**AIM OF THE EXERCISE**
Reproduce all of the data below with "centimetres" swapped for "cm" everywhere it occurs, changing nothing else. Omit the pictures.

**EXTRACTED RECORDS**

+ + + + + + +

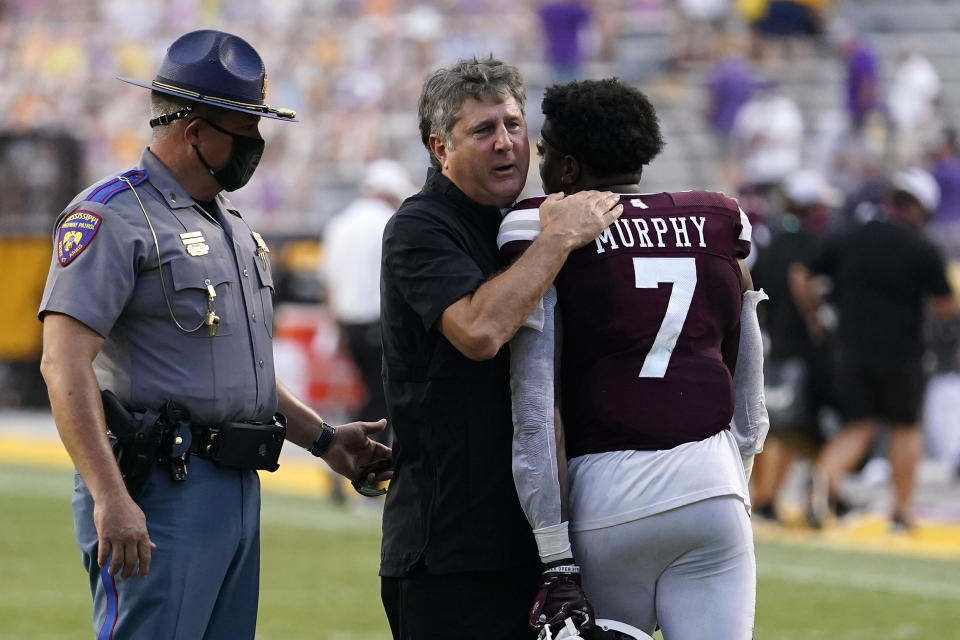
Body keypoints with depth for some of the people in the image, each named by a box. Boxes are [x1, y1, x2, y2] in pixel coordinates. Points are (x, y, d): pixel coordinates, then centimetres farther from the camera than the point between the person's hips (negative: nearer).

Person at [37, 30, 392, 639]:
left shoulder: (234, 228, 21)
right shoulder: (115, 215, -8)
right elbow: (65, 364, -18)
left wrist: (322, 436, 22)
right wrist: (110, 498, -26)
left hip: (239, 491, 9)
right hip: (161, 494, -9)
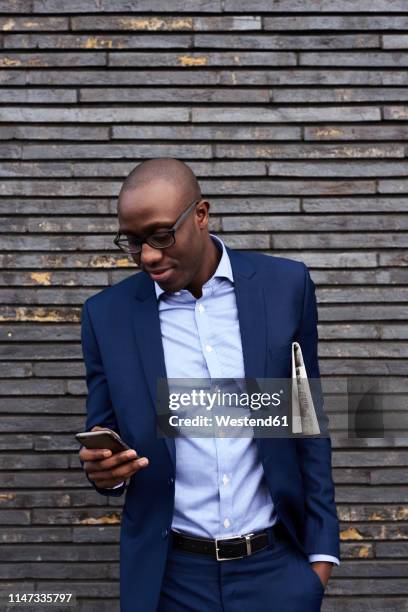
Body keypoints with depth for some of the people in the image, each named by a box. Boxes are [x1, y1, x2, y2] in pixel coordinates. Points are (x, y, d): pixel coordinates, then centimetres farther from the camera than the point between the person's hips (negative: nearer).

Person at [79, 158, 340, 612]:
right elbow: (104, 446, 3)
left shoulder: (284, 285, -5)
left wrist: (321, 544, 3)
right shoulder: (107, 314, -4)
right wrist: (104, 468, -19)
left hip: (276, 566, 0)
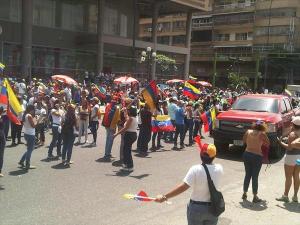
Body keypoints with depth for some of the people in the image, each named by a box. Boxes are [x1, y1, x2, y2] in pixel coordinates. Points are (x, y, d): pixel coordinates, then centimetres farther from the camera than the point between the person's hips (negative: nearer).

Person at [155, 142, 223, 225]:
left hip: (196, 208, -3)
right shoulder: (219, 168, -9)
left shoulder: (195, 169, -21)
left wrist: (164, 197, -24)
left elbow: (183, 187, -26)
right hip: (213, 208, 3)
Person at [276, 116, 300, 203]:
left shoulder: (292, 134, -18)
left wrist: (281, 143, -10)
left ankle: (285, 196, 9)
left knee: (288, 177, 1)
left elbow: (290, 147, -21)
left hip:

+ + + + + + +

**ANSWER TO THE EXERCISE**
Body keypoints with depth for some of the people in the image, each named by a box. Boxes are [x1, y1, x2, y2] in pixel coordinates. Points are (x, y, d): pixel coordinates, then cm farther from the camera than the point between the person's hips (negative: nearer).

Person at [37, 30, 392, 639]:
left shoulder: (234, 228, 21)
right shoulder: (115, 215, -8)
right elbow: (65, 364, -18)
left wrist: (322, 436, 22)
right wrist: (110, 498, -26)
left hip: (239, 491, 9)
right hip: (161, 494, -9)
Body keypoints with depth for some of the people in the image, each named by a box. Boxes are [x1, y1, x2, y2] in pixel coordinates. Points are (x, y, d): pixel coordinates, then cm farther from the camera than the point between the person's hips (negative: nearer).

Person at [79, 158, 340, 612]:
right elbow: (104, 446, 3)
left shoulder: (284, 285, -5)
left wrist: (321, 544, 3)
right shoulder: (107, 314, -4)
right wrist: (104, 468, -19)
left hip: (276, 566, 0)
Body keypoints with depth for some of the people in the image, each named by a box. Boxes are [x1, y1, x2, y2] in pixel coordinates. Points are (x, y, d): pixel coordinates, then cm farther from the camera than the point between the person's hips (negative: nearer).

Person at [155, 142, 223, 225]:
left hip: (196, 208, -3)
right shoulder: (219, 168, -9)
left shoulder: (195, 169, -21)
left wrist: (164, 197, -24)
left elbow: (183, 187, -26)
right hip: (213, 208, 3)
Person at [276, 116, 300, 203]:
left shoulder: (292, 134, -18)
left wrist: (281, 143, -10)
left ankle: (285, 196, 9)
left knee: (288, 177, 1)
left elbow: (290, 147, -21)
left hip:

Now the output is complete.